Geregeld is het voorstel gedaan om de uitvoerbaarverklaring bij voorraad van een vonnis aan banden te leggen. In 2018 schreef ik er een kort betoog over: de waarborgen in het procesrecht zijn voldoende om de schuldenaar tegen een onterechte tenuitvoerlegging te beschermen.
Wat houdt de uitvoerbaarverklaring bij voorraad in? De rechter kan worden verzocht om deze verklaring te geven, zodat het vonnis door de in het gelijk gestelde partij direct ten uitvoer kan worden gelegd. Concreet houdt het in, dat het instellen van hoger beroep geen schorsende werking heeft. De tenuitvoerlegging wordt dus niet geraakt door het hoger beroep (tenzij de wederpartij weer schorsing van de uitvoerbaarverklaring bij voorraad heeft verzocht).
Als een vonnis, of een deel van de toegewezen vorderingen in een vonnis, níet uitvoerbaar bij voorraad wordt verklaard, dan heeft het instellen van het hoger beroep wél schorsende werking. Op dat moment kan pas tot uitvoering worden overgegaan, indien de uitspraak onherroepelijk is vast komen te staan. Een uitspraak wordt onherroepelijk wanneer deze in hoger beroep is vastgesteld, of indien de wettelijke termijn voor het hoger beroep (3 maanden) is verstreken.
Let op: het is niet zo dat de schuldenaar die termijn van drie maanden kan afwachten en dat enkel de termijn schorsende werking heeft!
Er bestaat onduidelijkheid over reikwijdte van de schorsende werking van het hoger beroep. Daarom benadruk ik het volgende. Heeft de rechter géén uitvoerbaarverklaring bij voorraad toegewezen, dan schat hij het risico dat de schuldeiser gedupeerd zal worden, laag in. De inschatting is dan dat een onroerende zaak zal kunnen worden ontruimd, dat beslag kan worden gelegd op een goed, of dat een geldsom zal worden voldaan, zonder dat dit dadelijk (per direct) hoeft te worden uitgevoerd. Dat betekent niet, dat de schuldeiser wordt weerhouden om na ommekomst van de in het vonnis vermelde termijn over te gaan tot inbeslagneming van een goed/ontruiming van een zaak/verhaal van een geldsom.

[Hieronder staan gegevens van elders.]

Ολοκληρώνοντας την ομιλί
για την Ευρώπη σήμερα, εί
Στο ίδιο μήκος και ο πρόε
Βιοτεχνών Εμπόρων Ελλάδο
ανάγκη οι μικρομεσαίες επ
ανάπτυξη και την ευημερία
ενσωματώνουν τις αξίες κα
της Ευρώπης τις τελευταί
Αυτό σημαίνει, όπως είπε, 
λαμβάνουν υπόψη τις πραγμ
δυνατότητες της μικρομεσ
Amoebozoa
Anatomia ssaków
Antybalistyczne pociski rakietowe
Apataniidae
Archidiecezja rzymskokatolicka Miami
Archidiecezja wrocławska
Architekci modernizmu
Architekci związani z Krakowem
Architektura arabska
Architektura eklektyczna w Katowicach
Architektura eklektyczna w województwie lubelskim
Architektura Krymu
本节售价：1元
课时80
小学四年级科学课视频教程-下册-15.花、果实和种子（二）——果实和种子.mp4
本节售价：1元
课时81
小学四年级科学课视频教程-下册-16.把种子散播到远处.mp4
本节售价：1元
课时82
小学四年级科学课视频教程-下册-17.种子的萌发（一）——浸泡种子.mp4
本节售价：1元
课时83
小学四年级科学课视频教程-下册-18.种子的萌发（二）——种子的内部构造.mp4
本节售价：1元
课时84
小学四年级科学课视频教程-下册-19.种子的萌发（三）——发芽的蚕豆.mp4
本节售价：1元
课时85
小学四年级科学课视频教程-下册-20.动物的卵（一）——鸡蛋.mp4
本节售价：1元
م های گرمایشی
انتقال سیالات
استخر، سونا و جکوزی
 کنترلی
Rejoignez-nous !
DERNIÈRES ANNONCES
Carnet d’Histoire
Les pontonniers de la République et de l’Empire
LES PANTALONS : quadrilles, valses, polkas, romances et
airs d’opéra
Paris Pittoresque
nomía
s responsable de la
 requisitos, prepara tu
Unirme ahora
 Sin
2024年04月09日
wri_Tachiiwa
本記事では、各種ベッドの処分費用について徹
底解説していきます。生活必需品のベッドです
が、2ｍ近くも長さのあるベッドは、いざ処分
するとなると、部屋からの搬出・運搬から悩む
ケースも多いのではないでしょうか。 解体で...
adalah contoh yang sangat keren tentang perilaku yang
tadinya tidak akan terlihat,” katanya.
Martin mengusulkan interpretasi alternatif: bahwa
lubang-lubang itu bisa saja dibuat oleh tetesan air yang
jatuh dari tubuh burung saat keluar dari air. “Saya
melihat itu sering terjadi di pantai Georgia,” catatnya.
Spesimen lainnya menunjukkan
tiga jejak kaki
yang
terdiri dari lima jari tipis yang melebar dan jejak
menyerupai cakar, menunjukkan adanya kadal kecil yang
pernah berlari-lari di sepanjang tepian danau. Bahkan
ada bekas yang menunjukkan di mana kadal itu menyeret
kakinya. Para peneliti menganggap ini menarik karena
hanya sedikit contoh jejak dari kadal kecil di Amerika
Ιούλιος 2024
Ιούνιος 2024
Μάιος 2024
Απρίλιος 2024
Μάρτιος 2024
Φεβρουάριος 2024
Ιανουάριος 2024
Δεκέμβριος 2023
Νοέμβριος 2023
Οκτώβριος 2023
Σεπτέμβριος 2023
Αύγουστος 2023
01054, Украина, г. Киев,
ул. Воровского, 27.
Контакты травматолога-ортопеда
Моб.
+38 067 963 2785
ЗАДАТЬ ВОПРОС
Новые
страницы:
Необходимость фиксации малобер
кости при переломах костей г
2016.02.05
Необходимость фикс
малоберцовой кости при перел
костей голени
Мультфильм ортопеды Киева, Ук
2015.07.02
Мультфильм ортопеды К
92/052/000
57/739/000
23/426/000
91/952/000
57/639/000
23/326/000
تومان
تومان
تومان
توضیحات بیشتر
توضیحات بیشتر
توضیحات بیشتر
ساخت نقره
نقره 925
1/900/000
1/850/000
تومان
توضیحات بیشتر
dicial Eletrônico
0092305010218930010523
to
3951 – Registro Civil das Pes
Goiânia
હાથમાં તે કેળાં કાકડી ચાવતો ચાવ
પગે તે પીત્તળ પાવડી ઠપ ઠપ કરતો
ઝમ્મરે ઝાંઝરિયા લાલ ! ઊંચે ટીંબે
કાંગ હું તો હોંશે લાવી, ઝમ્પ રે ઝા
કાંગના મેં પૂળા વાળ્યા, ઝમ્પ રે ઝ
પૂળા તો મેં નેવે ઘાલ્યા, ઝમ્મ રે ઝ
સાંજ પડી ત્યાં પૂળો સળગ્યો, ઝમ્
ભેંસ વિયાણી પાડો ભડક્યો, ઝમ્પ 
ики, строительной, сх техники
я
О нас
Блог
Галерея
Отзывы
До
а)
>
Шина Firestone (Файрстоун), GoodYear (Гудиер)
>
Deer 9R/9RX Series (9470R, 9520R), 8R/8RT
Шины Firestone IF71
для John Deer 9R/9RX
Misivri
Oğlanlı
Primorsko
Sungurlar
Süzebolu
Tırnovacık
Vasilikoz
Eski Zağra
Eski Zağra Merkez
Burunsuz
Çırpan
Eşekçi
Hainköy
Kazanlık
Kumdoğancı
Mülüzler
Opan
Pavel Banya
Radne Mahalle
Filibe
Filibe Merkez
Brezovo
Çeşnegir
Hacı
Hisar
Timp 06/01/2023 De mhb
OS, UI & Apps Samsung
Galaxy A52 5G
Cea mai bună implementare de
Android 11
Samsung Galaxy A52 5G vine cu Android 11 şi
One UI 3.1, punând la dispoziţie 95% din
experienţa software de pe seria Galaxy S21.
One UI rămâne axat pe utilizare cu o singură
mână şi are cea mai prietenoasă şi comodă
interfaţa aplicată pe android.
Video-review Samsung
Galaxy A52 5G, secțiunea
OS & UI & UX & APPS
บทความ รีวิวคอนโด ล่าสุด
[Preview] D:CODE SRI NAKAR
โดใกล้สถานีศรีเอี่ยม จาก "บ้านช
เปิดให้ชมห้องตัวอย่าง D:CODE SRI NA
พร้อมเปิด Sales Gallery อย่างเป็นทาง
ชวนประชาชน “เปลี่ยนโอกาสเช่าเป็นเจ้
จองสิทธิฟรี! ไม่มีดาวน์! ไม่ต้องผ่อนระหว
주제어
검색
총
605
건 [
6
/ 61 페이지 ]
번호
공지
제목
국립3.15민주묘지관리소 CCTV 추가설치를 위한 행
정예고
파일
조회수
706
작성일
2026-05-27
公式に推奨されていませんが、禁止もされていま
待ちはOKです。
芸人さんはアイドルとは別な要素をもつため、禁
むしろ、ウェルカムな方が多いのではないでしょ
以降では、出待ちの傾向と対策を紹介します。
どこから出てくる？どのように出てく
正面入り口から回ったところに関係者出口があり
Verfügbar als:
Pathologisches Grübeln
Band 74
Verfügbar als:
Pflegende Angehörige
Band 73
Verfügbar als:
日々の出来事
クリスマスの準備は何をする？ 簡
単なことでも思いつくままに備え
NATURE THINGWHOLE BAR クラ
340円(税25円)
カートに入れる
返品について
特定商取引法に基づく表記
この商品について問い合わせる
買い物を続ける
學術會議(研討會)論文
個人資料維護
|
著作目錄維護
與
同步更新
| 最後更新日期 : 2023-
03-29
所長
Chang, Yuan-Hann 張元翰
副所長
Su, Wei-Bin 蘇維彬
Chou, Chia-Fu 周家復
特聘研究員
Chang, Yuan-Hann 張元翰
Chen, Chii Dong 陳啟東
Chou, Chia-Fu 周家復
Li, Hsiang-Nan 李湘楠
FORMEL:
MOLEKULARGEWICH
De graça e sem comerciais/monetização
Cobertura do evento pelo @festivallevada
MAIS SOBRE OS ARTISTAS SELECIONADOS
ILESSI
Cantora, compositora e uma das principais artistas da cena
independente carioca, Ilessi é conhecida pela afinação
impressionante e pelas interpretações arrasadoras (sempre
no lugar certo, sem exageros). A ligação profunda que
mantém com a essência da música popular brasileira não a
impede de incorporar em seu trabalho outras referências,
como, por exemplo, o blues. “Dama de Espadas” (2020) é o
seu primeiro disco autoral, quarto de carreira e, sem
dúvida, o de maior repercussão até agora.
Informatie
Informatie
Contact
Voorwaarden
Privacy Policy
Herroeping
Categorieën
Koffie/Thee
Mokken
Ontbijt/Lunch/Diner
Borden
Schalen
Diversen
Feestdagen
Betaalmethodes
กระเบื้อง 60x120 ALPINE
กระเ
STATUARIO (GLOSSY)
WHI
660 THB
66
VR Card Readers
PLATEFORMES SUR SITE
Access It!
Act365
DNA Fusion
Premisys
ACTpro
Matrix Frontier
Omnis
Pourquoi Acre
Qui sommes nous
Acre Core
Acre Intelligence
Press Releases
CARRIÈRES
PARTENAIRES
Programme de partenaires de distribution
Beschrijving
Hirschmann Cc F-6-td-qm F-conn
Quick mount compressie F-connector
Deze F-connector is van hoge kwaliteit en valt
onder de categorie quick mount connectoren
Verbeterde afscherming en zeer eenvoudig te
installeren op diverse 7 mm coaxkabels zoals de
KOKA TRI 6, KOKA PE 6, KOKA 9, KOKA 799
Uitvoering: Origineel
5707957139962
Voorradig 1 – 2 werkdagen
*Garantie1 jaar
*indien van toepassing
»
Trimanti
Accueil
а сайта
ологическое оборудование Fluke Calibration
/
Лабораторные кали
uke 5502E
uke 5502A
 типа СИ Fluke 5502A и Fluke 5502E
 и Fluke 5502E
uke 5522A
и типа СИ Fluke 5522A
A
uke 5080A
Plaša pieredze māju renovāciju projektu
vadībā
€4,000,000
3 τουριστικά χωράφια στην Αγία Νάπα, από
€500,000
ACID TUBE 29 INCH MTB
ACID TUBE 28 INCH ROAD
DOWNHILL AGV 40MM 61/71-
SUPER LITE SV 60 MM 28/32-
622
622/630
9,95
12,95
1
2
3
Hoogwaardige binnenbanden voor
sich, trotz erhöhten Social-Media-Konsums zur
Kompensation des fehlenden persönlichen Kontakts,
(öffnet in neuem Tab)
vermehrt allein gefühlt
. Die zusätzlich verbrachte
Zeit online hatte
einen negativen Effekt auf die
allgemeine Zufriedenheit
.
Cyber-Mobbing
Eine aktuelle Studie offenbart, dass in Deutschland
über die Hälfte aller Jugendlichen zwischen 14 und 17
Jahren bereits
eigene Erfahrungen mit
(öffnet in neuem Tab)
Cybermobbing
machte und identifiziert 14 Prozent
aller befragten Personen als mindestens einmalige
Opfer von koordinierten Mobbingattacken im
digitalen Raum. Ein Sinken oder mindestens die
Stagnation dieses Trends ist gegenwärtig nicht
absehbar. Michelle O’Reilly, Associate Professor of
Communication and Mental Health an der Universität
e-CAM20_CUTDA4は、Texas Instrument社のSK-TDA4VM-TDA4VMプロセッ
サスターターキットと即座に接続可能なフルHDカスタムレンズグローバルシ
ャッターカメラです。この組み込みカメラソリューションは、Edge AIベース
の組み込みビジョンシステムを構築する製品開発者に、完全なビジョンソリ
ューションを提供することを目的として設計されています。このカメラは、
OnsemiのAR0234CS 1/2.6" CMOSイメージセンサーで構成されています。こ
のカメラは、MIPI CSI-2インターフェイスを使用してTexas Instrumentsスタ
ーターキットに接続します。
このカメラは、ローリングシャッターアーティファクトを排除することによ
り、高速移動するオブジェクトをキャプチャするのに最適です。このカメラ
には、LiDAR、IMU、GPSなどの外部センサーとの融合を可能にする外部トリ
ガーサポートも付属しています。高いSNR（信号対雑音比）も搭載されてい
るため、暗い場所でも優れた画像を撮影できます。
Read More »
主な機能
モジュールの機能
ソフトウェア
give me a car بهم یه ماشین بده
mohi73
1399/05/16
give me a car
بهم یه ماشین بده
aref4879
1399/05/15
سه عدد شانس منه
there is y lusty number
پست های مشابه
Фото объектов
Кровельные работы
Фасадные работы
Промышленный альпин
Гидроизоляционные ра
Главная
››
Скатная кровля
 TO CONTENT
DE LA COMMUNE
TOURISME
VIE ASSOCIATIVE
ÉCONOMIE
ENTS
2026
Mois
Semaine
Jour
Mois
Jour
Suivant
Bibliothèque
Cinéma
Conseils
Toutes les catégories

'Pas als de uitspraak onherroepelijk is vast komen te staan, mag executiebeslag worden gelegd', betekent dat de schuldenaar tijdig beroep dient in te stellen om uitvoer van het vonnis te schorsen. Nu komt het: als in het vonnis staat dat een partij binnen twee weken executiebeslag mag leggen, dan moet de schuldenaar vóór die datum hoger beroep instellen. Als de schuldenaar de wettelijke termijn voor het instellen van het hoger beroep (3 maanden) aanhoudt maar níet direct beroep instelt, dan kan het goed worden beslagen om te worden verkocht en kan een onroerende zaak worden ontruimd.
In hoger beroep kan weliswaar worden geoordeeld dat het executiebeslag, de ontruiming van een onroerende zaak of de invordering van een geldsom onrechtmatig was, maar het praktische bezwaar is dat de uitvoering zelf vaak niet meer is terug te draaien. Een ontruimde onroerende zaak die aan een ander is verkocht, kan niet meer worden overgedragen aan de schuldenaar en een geveild roerend goed kan niet meer worden teruggeleverd aan de schuldenaar. Daarvoor in de plaats kan een schadevergoeding worden toegekend.
Met andere woorden: de opvatting 'Je hebt er 3 maanden de tijd voor om beroep in te stellen' is wettelijk gezien wel juist, maar voor de praktische gevolgen van de normale uitvoerbaarheid van een vonnis is het zaak om zo snel mogelijk beroep in te stellen. Dat een vonnis op onderdelen of in het geheel niet uitvoerbaar bij voorraad is verklaard, doet geen afbreuk aan het feit dat de in het gelijk gestelde partij, na de in het vonnis vermelde termijn, tot uitvoering van het vonnis over mag gaan.